6. Unsupervised Learning

6.1 Clustering

Definition: Clustering is an unsupervised learning technique that groups similar data points into clusters without labeled data.

Explanation: It helps discover hidden patterns or groupings in data and is widely used in customer segmentation, social network analysis, and image compression.

        🧾 Examples:

        - Grouping news articles by topic.

        - Segmenting customers by purchasing behavior.

        💡 Key Points:
        No labeled data required.
Output is groups/clusters with high intra-group similarity.
Popular algorithms: K-Means, DBSCAN, Hierarchical.

      

6.1.1 K-Means

Definition: K-Means is a centroid-based clustering algorithm that partitions data into K clusters based on proximity to cluster centers.

Explanation: The algorithm minimizes intra-cluster distances by assigning each point to the nearest centroid and then recalculating centroids until convergence.

        🧾 Examples:

        - Customer segmentation in marketing.

        - Image color quantization.

        📊 Facts:

        - Requires K to be predefined.

        - Sensitive to initial centroids.

        - Fast and scalable.

6.1.1.1 Elbow Method

Definition: The Elbow Method is a technique to find the optimal number of clusters (K) by plotting within-cluster variance versus number of clusters.

        🧾 Example:

        - Used in K-Means to determine the ideal K in customer segmentation.

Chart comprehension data
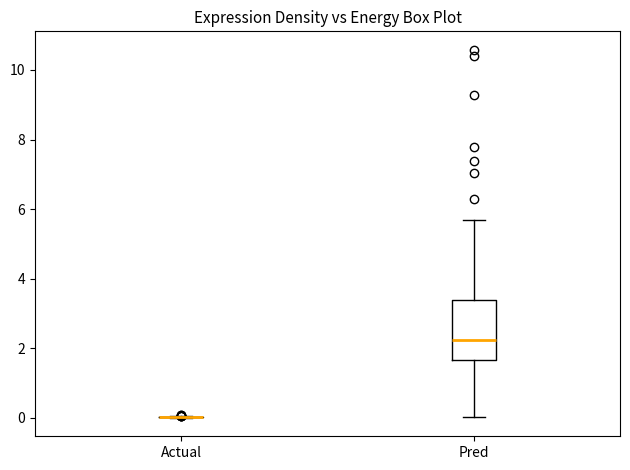

Comparing the boxes themselves (not the whiskers), which one is the tallest?

Pred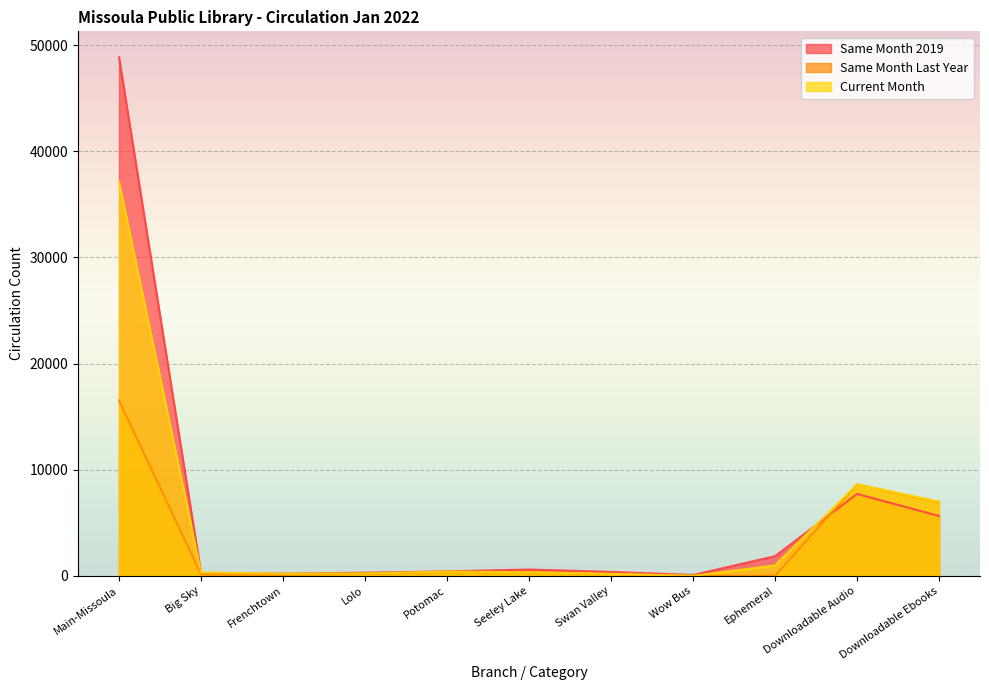

In Same Month 2019, how many points are higher than both neighbors (excluding endpoints)?

2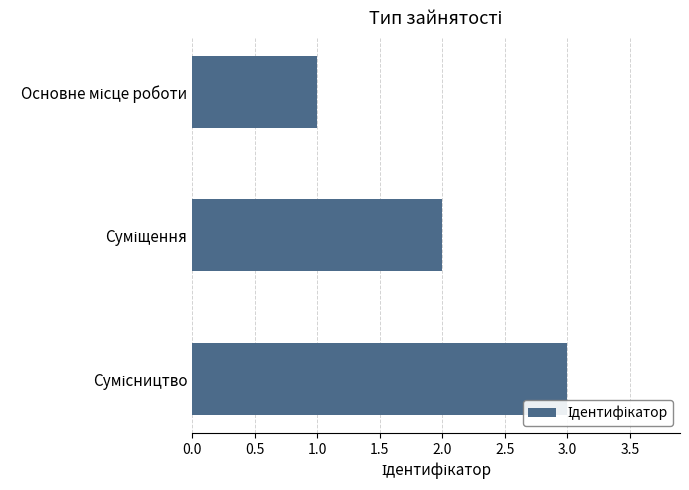

What is the maximum value shown in the chart?

3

> INSTRUCTION:
Extend the unsupervised learning notes, continuing right after their last line, the Elbow Method example about customer segmentation. The records stand apart from the unsupervised learning notes and form separate material.

> RESULT FOR THIS TASK:
        💡 Look for the "elbow point" where adding more clusters doesn’t significantly reduce the variance.
      

6.1.1.2 K-Means++

Definition: K-Means++ is an enhanced version of K-Means that improves the initial centroid selection to avoid poor clustering results.

        🧾 Example:

        - Used in clustering large-scale location data with better consistency.

📊 Improves convergence and clustering accuracy over standard K-Means.

6.1.2 Hierarchical Clustering

Definition: Hierarchical clustering builds a tree of clusters by either merging or splitting them recursively.

        🧾 Example:

        - Taxonomy of species.

        - Document categorization.

💡 Doesn’t require predefining K and creates dendrograms for visualization.

6.1.2.1 Agglomerative Clustering

Definition: A bottom-up approach where each data point starts as its own cluster, and pairs of clusters are merged as one moves up the hierarchy.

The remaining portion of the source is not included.